→ **Task statement**
Examine each line of the data, and copy the ones containing "Commission".

[Dataset records Boundary: Start]

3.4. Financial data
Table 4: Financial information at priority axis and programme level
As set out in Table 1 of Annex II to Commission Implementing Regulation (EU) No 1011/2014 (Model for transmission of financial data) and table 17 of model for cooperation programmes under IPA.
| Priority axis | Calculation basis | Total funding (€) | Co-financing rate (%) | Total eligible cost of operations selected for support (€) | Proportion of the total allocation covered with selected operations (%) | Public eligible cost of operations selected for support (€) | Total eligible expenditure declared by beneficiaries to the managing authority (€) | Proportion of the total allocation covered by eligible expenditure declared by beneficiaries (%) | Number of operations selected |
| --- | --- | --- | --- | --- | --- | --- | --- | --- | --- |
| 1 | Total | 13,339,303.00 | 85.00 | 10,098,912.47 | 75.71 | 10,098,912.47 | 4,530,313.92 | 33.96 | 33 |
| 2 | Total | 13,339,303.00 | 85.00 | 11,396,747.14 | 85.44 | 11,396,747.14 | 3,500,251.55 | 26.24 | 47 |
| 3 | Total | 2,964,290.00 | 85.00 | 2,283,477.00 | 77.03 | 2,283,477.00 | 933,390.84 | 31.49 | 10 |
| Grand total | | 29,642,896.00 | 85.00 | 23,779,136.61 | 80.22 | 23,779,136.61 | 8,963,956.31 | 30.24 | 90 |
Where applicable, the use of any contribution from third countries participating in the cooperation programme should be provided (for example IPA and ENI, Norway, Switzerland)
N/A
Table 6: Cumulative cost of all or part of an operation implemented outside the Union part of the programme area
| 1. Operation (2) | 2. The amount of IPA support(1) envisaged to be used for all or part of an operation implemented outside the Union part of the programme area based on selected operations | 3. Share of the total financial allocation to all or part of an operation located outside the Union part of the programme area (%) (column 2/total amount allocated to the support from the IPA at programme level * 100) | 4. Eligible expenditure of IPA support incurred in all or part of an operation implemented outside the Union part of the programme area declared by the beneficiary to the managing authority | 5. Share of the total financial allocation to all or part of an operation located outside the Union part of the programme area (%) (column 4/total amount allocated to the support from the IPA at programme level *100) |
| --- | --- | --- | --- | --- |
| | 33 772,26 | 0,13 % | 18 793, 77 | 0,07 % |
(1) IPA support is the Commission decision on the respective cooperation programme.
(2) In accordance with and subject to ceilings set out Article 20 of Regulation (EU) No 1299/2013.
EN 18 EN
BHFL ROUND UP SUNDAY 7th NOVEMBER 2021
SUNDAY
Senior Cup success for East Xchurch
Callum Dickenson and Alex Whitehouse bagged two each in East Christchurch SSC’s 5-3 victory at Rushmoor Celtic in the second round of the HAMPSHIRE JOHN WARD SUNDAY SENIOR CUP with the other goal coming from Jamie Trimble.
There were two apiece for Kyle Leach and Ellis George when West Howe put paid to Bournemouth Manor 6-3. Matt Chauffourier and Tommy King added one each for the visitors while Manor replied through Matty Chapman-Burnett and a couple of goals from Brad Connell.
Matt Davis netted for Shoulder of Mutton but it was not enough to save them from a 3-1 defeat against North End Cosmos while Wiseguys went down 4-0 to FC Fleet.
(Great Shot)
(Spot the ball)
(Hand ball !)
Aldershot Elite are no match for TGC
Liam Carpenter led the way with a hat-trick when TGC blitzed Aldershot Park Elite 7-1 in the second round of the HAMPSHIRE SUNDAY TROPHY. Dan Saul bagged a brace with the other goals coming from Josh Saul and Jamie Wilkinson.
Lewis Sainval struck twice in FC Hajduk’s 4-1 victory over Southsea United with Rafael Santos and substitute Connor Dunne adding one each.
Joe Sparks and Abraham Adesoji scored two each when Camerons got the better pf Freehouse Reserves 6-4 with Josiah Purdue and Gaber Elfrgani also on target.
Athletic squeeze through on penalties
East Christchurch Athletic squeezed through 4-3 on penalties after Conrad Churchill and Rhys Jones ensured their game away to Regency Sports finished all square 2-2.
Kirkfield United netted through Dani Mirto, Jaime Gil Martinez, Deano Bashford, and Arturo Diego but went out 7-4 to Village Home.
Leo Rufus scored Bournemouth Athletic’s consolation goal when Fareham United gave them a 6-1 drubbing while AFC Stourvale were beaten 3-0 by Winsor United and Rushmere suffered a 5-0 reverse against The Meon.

[Dataset records Boundary: End]

→ **Your solution**
As set out in Table 1 of Annex II to Commission Implementing Regulation (EU) No 1011/2014 (Model for transmission of financial data) and table 17 of model for cooperation programmes under IPA.
(1) IPA support is the Commission decision on the respective cooperation programme.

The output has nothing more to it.